SR Online Kit (use 'Guest') to check it out:
https://srkit.ca
(.ca?  Yay Canada)

TheSHEEEP

#59
Quote from: Warboss Squee;1139325
Quote1. Don't manually calculate everything, use tools. Get a laptop, get a phone. Many good tools around for initiative, etc. Nobody forces you to go full analog to draw things out unnecessarily. It's a scifi setting, go with the flow
2. Don't calculate initiative every round. It's completely unnecessary, really. But hey, here you got a point you can easily convince me to streamline. Thumbs up! Didn't even remember you are supposed to do that in SR.
3. Players calculate their own rolls and should have everything in their heads anyway. It takes a few seconds to get the number of dice you have. For experienced players, anyway, of course things take longer if people are new. If you have a bunch of experienced players and combat still takes hours, then I don't know what to tell you. Go back to class?
4. Deckers... yeah, true, but we covered that already.
If the solution to to much math is to hire an accountant, it's a bad system.
Was that just lazy quoting?
Your sentence doesn't even relate to 2., 3. or 4....

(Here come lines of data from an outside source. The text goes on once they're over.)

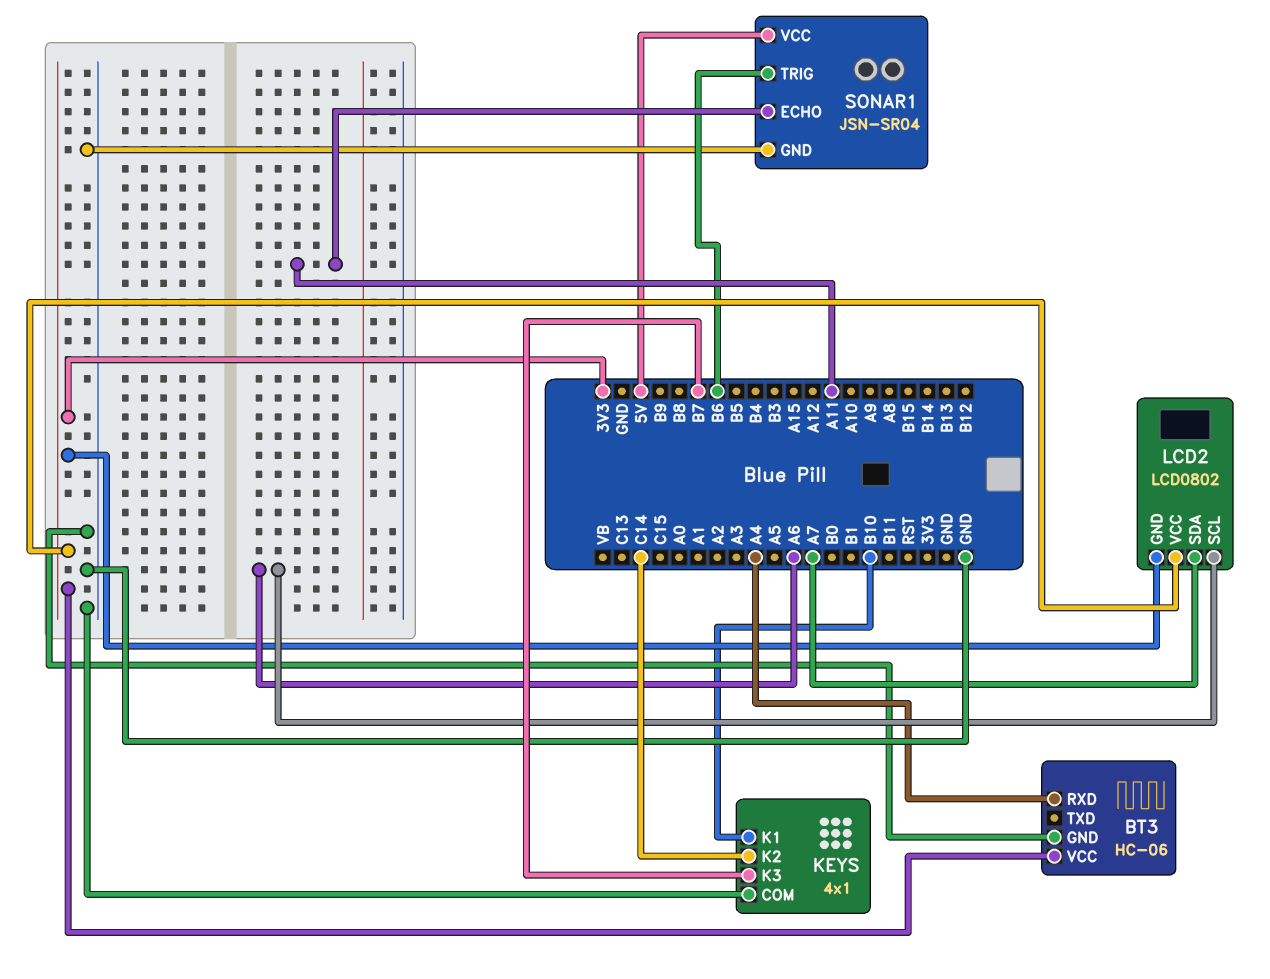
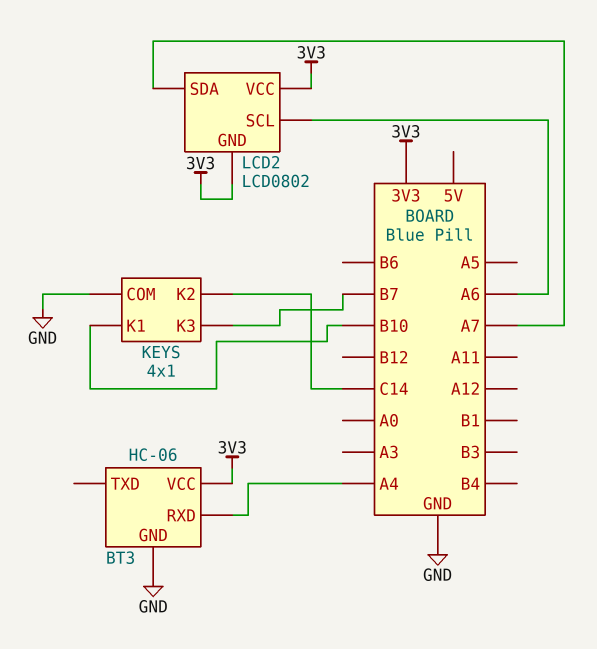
SONAR1: JSN-SR04 -> none
SONAR1 pin ECHO: A11 -> none
SONAR1 pin GND: GND -> none
SONAR1 pin TRIG: B6 -> none
SONAR1 pin VCC: 5V -> none

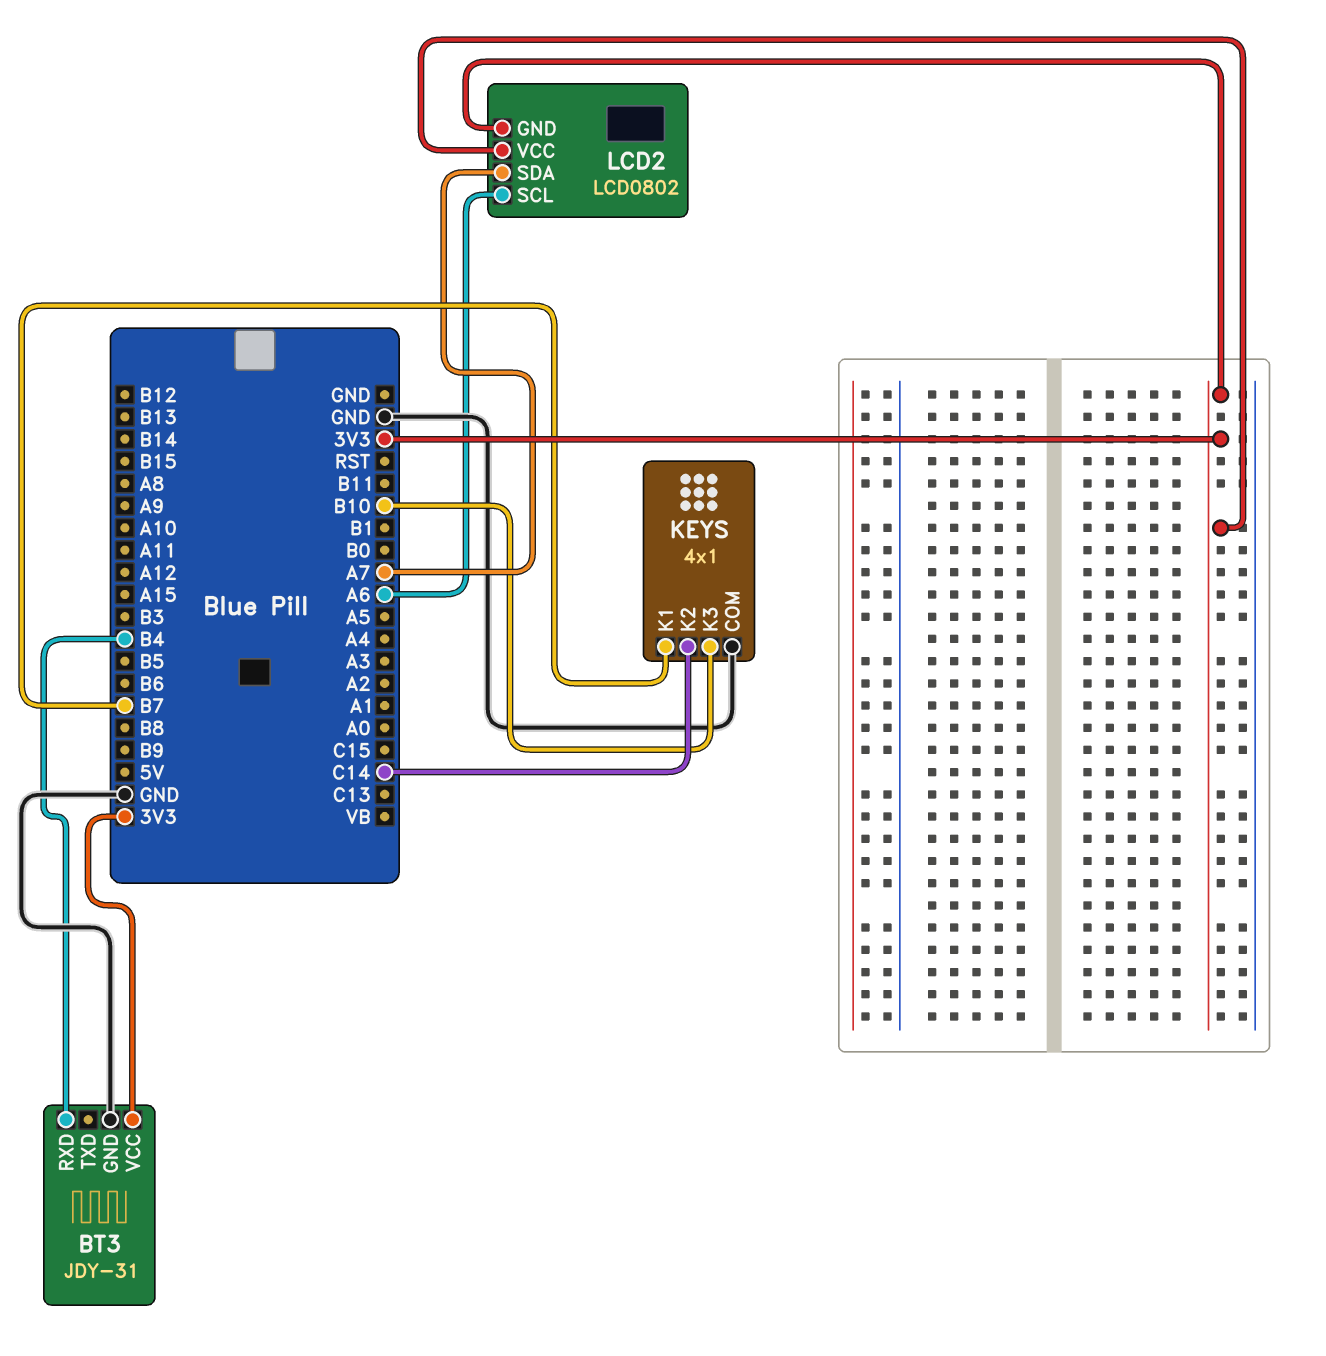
BT3: HC-06 -> JDY-31
BT3 pin RXD: A4 -> B4
KEYS pin K1: B10 -> B7
KEYS pin K3: B7 -> B10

I'm going to go ahead and assume so.
How does using tools to make the flow a bit quicker equate to hiring an accountant?
It's just a matter of automating some stuff that helps with all systems, especially initiative passes, character HPs, etc.

About actual combat rules:
All it comes down to is just knowing your own values, maybe a dozen or two common modifications (running, behind cover, etc.) and being able to calculate numbers between 1 and 20 in your head.
Nothing that is even noteworthy or not automatically learned after a few sessions.
How anyone can consider this too much work or "too much math" is beyond me and if that kind of ignorance is something you wanna wear proudly on your sleeves, well, go right ahead... we do live in times where people are becoming more and more proud of their lack of education and mental capabilities again.